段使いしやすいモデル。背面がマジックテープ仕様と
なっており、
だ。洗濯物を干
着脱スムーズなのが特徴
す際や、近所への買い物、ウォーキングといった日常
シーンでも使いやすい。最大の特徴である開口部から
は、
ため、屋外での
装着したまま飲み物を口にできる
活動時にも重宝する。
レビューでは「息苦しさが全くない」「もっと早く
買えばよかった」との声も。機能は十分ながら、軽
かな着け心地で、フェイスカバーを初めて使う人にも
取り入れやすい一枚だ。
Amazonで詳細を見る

══════════════════════════════

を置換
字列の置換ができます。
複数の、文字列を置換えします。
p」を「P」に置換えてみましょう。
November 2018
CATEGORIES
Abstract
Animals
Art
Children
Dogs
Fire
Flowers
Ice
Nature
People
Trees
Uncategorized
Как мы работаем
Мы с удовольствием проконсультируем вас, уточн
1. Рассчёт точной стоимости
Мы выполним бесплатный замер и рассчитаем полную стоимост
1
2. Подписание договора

══════════════════════════════

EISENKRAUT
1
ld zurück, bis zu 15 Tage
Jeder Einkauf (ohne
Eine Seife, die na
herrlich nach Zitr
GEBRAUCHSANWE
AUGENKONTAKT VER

══════════════════════════════

# INSTRUCTIONS FOR THE TASK
Can you quote the material that starts with the line containing "段使いしやすいモデル。背面がマジックテープ仕様と" and ends with the line containing "Amazonで詳細を見る", including both of those lines?

# RESPONSE FOR THIS EXERCISE
段使いしやすいモデル。背面がマジックテープ仕様と
なっており、
だ。洗濯物を干
着脱スムーズなのが特徴
す際や、近所への買い物、ウォーキングといった日常
シーンでも使いやすい。最大の特徴である開口部から
は、
ため、屋外での
装着したまま飲み物を口にできる
活動時にも重宝する。
レビューでは「息苦しさが全くない」「もっと早く
買えばよかった」との声も。機能は十分ながら、軽
かな着け心地で、フェイスカバーを初めて使う人にも
取り入れやすい一枚だ。
Amazonで詳細を見る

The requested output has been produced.